What needs to be done:
Express every line of the data below as a JSON list of strings, one string per line, omitting blank lines. Leave the pictures out of the answer.

[Dataset records]

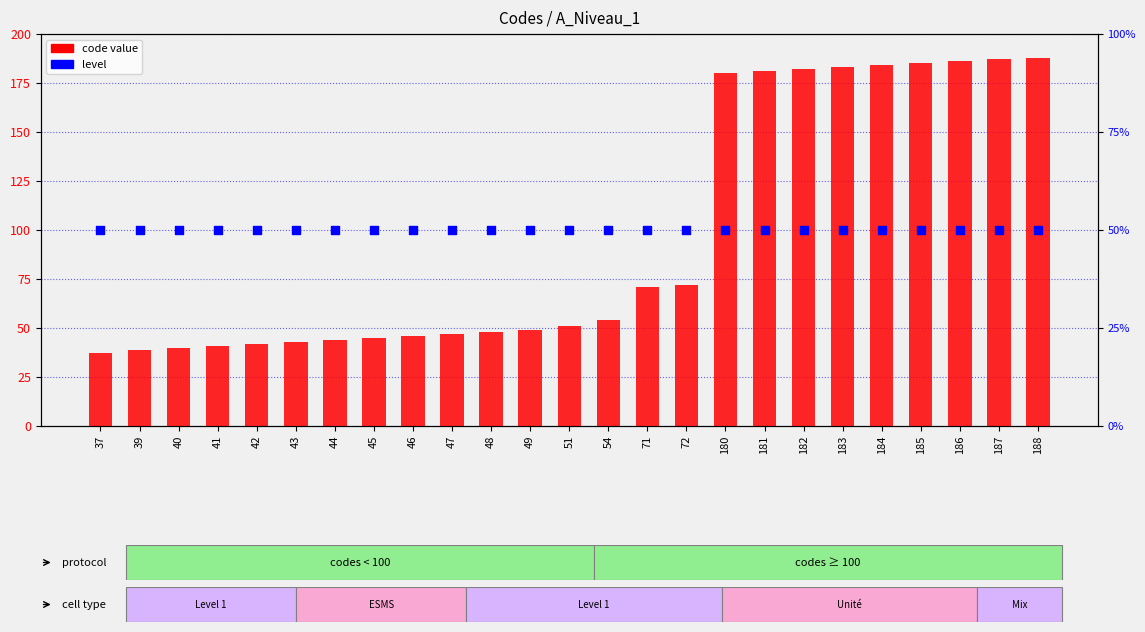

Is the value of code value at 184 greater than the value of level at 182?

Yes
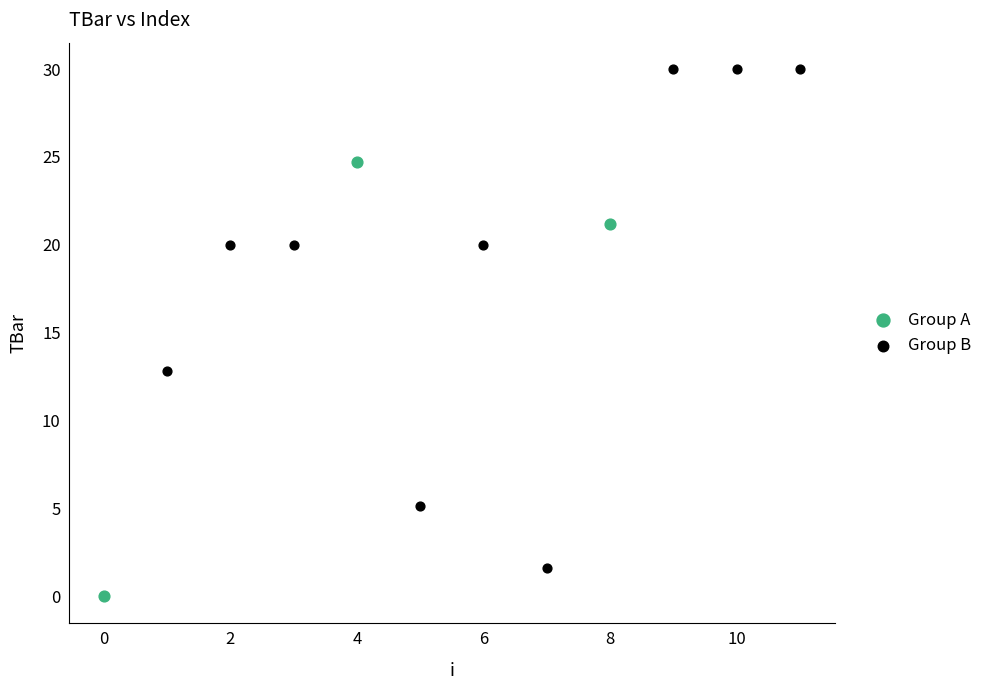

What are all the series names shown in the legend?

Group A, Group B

Response area:
[
  "Is the value of code value at 184 greater than the value of level at 182?",
  "Yes",
  "What are all the series names shown in the legend?",
  "Group A, Group B"
]